The wheel that opened the hatch manually was even tougher. Dezhurova could not budge it. Trumball eagerly grabbed at it, and together the two of them grunted and heaved until the airlock hatch cracked open. Then the turning became easier and the door slid all the way open.
“Okay, Jamie,” Dezhurova said, panting. “After you.”
“You stay outside, Stacy,” he reminded her, “until we check out the interior.”
“Right, chief,” she said.
Wondering if she were using Trumball’s nickname for him unconsciously or deliberately, Jamie wedged one boot on the middle rung of the short ladder and gripped the edges of the open hatch with both hands. Then he pulled himself up inside the airlock, noting in the back of his mind that being accustomed to Mars’ one-third gravity had its drawbacks: in the suit and backpack it took a real effort to lift himself.

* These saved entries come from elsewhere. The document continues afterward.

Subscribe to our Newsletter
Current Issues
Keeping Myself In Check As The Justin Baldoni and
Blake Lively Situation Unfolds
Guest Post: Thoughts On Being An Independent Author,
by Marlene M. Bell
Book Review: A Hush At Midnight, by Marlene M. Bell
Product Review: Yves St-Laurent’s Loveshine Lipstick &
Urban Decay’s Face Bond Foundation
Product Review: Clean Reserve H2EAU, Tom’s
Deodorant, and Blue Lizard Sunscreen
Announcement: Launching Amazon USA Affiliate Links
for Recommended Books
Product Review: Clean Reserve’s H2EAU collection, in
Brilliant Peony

The manual override for the inner hatch was just beneath the electrical control panel. It too was hard to turn at first, but Jamie got the wheel turning by himself and the inner hatch cranked slowly open.

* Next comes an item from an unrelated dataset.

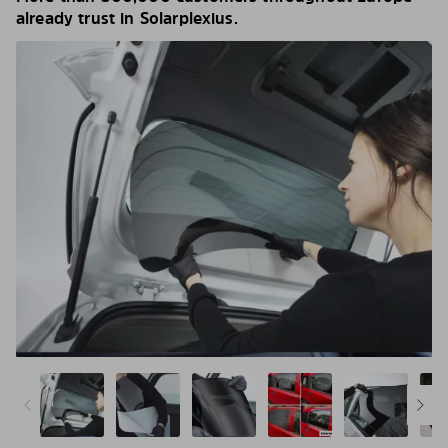
already trust in Solarplexius.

“Okay, I’m going in,” he said.
“Me too,” said Trumball. Hearing him grunt as he pulled himself into the airlock, Jamie grinned inwardly that Dex had to exert himself to climb up, too.
The interior was a mess. The four of them had been sick with scurvy when the Russians had come to rescue them. They had left the rover without a thought to tidying up. The sheets on the bunks were roiled and wrinkled, just as they had left them. Jamie thought they still looked sweaty, though he knew that any moisture would have evaporated years ago.